After unloading the body and parts boxes into the garage, it was time to do a stocktake. While I had a fair idea of the significant parts included in the sale, there were still lots of small bags and boxes I still needed to uncover. While most of the gear was weathered and not relevant to my build, there were some absolute gems discovered:
- New engine bolt set for the M10
- New front and rear subframe bolt sets
- Two sets of original headlights and taillights
- Front and rear seats
- Spare doors
I immediately sold a few bits and bobs that I wasn’t going to use, which raised some much-needed funds and cleared up some space in my ” pushing your luck” allocation of the garage
With the spare parts itemised and stored away, it was time to get started on the body. From the outset, it was clear that the body would require some rust to be cut out, and while I knew rust was essentially cancer for cars, diagnosing and comprehending how far to take rust removal was well beyond my knowledge. After reading a lot of restoration guides and lurking on car forums, it was clear that I needed to engage a reputable body shop to give the project a solid foundation.
As I wanted to be able to work with a body shop as much as I could, I knew that I needed someone in Sydney that was experienced enough that they know how to work with metal and fabrication while being approachable enough that I could drop in and do some of the more mundane tasks myself. Admittedly, I was looking for a bit of a unicorn, but after many phone calls and DM’s, I stumbled upon a gem in Mascot called T&G Unique Bodyworks.
T&G is owned by two brothers (Tony and Goodie) who have been in the business for over 30 years and started their trade in both mechanical and panel beating/painting. When I first spoke to Tony, he had just finished building his own custom Holden Torana which consisted of so much custom fabrication it required over 200?? hours to build the car.

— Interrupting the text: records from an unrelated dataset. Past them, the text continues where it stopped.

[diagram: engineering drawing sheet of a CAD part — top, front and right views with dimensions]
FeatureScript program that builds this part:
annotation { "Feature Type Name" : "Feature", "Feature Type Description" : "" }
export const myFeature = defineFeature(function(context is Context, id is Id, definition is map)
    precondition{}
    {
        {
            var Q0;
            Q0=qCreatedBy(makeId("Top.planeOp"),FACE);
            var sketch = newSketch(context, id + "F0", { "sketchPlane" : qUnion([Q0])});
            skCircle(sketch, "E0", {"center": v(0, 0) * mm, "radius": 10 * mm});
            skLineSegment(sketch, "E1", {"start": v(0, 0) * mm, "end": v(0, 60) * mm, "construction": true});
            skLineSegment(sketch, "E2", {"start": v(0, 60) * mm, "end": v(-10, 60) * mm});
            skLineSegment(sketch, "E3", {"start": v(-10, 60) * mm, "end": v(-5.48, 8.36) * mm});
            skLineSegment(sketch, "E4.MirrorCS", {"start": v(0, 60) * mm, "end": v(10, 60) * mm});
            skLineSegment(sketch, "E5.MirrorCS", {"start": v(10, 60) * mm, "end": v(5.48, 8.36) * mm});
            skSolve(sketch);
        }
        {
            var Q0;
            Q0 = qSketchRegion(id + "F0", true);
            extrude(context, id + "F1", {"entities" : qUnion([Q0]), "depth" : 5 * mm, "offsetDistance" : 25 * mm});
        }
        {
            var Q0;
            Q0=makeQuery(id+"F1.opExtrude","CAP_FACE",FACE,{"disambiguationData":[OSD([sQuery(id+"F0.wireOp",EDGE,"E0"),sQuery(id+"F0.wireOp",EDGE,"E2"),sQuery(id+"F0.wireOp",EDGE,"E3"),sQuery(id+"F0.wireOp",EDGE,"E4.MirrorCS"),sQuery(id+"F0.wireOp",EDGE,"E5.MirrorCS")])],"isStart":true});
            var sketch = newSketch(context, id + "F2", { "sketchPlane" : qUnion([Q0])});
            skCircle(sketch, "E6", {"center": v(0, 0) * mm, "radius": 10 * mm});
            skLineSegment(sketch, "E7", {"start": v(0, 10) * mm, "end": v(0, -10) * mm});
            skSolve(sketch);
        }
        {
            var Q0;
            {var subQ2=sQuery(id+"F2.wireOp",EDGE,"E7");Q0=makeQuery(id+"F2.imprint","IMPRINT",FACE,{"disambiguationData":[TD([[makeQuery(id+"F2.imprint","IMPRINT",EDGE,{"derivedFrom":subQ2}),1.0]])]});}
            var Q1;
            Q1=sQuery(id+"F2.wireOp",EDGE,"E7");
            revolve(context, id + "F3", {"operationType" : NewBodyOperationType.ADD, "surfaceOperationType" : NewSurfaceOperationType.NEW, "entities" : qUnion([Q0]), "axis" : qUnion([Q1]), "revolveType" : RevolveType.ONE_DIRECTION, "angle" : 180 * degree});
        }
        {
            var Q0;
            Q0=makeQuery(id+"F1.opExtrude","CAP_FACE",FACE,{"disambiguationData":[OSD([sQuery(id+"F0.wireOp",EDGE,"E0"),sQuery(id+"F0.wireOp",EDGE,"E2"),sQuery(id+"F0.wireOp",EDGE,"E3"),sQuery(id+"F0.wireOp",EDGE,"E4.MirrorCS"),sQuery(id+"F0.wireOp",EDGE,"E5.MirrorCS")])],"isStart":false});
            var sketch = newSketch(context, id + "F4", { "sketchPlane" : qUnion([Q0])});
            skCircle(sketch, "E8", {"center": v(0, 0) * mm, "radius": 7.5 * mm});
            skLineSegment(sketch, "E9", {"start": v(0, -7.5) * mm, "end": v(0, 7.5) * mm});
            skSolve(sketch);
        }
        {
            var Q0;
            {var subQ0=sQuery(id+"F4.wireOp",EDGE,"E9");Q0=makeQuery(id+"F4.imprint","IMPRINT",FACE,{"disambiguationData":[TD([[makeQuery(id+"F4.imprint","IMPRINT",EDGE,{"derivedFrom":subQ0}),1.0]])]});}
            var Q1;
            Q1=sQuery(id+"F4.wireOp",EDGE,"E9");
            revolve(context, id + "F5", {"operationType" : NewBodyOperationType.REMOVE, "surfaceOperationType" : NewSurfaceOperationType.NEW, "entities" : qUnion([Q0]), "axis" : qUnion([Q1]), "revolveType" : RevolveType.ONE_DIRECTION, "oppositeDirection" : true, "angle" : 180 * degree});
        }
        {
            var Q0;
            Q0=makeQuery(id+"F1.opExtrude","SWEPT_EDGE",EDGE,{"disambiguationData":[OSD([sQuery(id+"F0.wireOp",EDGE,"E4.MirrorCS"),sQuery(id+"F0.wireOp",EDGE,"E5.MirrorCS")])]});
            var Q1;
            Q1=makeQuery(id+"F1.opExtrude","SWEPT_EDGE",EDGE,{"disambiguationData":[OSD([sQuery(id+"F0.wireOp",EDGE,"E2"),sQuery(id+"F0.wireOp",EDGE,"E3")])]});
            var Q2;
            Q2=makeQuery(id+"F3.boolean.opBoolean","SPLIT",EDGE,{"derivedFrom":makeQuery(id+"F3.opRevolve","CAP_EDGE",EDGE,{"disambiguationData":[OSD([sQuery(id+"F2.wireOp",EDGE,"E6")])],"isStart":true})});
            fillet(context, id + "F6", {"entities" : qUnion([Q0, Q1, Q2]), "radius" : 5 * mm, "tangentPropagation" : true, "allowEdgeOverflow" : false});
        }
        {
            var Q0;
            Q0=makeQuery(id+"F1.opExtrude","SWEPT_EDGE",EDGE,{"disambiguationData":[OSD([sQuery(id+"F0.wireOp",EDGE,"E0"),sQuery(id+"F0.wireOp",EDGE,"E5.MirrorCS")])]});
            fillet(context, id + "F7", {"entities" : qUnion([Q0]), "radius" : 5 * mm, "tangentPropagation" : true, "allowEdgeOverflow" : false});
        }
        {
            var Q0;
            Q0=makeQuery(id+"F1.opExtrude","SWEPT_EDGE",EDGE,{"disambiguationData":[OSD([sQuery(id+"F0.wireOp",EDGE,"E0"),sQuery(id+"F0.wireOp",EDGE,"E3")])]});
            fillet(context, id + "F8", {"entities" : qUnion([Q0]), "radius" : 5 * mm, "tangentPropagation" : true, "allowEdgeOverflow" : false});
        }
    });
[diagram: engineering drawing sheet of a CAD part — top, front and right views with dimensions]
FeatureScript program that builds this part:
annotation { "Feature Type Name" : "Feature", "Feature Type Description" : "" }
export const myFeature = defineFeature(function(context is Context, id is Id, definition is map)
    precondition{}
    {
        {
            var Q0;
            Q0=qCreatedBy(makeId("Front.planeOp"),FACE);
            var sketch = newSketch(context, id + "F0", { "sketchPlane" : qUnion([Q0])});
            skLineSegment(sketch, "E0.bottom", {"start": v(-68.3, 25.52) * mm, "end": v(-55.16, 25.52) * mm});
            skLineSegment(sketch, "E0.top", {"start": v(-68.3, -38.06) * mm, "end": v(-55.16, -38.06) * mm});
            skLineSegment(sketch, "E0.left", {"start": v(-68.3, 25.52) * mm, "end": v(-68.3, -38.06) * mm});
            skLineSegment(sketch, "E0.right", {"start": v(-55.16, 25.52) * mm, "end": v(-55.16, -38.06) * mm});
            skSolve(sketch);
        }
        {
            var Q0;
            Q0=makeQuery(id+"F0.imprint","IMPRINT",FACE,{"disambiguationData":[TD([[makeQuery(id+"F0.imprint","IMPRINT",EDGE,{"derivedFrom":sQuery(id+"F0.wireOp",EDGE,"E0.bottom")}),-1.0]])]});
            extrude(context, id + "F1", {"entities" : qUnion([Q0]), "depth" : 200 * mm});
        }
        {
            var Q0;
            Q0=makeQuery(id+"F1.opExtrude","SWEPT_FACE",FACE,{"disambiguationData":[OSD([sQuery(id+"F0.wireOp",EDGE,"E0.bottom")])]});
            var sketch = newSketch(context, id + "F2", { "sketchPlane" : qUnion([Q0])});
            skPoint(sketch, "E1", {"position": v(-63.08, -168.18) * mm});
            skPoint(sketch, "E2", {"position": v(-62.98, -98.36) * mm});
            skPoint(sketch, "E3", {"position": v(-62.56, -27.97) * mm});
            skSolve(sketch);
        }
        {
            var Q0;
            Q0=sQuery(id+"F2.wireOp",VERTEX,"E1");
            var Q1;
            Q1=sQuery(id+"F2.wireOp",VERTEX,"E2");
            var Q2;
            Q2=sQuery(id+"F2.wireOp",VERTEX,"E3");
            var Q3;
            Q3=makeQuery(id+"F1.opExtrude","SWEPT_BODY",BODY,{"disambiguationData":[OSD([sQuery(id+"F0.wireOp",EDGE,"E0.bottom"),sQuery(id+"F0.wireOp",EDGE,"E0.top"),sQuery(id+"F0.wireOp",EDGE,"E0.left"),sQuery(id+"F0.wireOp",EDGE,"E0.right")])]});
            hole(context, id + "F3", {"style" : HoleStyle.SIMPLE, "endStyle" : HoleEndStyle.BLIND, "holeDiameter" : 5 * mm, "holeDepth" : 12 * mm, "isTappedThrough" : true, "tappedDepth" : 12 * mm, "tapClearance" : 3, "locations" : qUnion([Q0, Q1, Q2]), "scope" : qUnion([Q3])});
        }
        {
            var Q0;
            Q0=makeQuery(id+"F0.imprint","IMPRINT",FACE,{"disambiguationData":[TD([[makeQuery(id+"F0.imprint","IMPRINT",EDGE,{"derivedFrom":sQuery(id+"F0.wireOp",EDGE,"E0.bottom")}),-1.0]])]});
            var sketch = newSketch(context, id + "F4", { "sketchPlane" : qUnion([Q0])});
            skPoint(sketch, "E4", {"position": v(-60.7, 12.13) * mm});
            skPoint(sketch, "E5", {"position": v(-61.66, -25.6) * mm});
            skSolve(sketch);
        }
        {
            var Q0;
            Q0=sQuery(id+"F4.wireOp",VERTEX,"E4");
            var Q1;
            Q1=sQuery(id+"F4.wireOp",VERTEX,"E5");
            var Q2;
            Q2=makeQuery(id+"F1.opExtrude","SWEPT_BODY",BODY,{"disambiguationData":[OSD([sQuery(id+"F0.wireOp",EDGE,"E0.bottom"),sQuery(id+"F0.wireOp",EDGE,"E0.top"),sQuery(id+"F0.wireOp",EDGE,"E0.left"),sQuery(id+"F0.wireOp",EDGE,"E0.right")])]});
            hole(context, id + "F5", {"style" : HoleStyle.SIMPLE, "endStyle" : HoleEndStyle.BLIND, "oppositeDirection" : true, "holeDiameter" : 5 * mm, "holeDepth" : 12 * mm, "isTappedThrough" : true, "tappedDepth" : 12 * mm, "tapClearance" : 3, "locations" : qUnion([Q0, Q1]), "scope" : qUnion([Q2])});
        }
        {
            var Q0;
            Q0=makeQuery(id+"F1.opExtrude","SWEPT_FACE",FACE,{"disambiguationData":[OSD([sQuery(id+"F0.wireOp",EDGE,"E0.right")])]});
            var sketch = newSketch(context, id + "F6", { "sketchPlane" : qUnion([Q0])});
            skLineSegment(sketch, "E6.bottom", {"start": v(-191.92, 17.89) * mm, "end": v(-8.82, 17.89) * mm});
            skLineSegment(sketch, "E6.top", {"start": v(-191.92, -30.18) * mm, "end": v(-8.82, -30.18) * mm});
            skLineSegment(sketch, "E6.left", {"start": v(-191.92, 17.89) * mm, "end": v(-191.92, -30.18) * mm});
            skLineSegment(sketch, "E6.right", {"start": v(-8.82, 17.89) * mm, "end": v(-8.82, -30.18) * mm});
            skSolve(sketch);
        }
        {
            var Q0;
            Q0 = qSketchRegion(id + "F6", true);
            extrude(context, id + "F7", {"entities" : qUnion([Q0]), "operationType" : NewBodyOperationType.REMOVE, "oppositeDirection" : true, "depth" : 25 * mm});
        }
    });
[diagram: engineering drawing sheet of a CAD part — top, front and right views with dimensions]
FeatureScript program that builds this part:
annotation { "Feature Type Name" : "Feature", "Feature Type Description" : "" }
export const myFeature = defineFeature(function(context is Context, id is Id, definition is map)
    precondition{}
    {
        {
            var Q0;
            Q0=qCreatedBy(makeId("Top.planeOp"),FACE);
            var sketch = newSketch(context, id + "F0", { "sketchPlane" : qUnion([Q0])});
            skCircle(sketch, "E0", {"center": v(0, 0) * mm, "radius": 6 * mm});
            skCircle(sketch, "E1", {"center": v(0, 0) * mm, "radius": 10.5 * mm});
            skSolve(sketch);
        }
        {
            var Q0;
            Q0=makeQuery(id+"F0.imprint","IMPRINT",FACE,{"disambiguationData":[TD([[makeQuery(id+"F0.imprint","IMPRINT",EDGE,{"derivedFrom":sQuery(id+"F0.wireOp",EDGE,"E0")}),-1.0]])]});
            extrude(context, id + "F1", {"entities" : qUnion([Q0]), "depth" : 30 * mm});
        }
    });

Not only did this give me a chance to acknowledge how good their craftsmanship was, but it also opened my eyes to the vast differences between restorations that appear to be done well and ones that actually are. Or as Tony tells me: ” There’s plenty of mudguards out there… Shiny on the outside and S*#T underneath “.
In the end, these were the key reasons I went with T&G Unique Bodyworks:
- Brothers that have been in the industry for over thirty years with a wealth of knowledge in mechanical, panel beating and painting.
- Excellent word-of-mouth reputation.
- An immaculate workshop (A clean workshop is an excellent indicator of the quality of work).
- Work held to high standards.
- We agreed to a rate of $100 per hour, with all work being documented on a day-to-day basis.
With Tony’s Torana away getting its engine built, his old Rotisserie was there for the taking. So, after removing my subframes, fuel line, and various bits and pieces, we had the little German coupe mounted like a woollies chook. While my initial rust assessment wasn’t as bad as I thought, it only took Tony a few minutes to extinguish my embers of optimism. ” Rust… Rust… Look here, Justin… Rust “… Tony identified various places where rust would need to be cut out and even went as far as saying that the nose ” wasn’t worth fixing for the hours that would be required “. So, with that devastating synopsis, I began removing the wiring harness and any nick knacks from the body, and before I had to time to blink, the boys started surgery.
Major parts cut out:
- Front Nose
- Firewall Brace
- Spare wheel well
- Drivers side floor pan
With the body now resembling one of my old Hotwheels cars that had been left outside for a decade, it was time to make some big decisions on stripping the body back to bare metal.
Sandblast or Acid Dip?
There were only two sensible options: Sandblast or Acid Dip. Sandblasting was the more affordable option (roughly $1000 for the entire body), but when Tony had his Torana blasted, he said half his body got washed down the drain. As the 2002 looked fragile in places and delicate in others, I was reluctant to expose the little German to such an abrasive process that didn’t necessarily get into all the nooks and crannies.
So, I did a deep dive into the world of acid Dipping. Essentially, dipping the body in acid has a chemical reaction that releases paint compounds and neutralises surface rust. After a long soak (weeks at a time), you can then pressure wash the body. Once the body looks spick and span, it’s then dunked in a neutralising solution, which gives the body its best chance moving forward to prevent the cancerous rust from spreading.
As Sydney only had one vehicle dipping facility at the time I was looking, Redistrip in Blacktown was it. So, with a 6-month waitlist and a $4000 quote to work towards, I dropped off the body and began saving my pennies.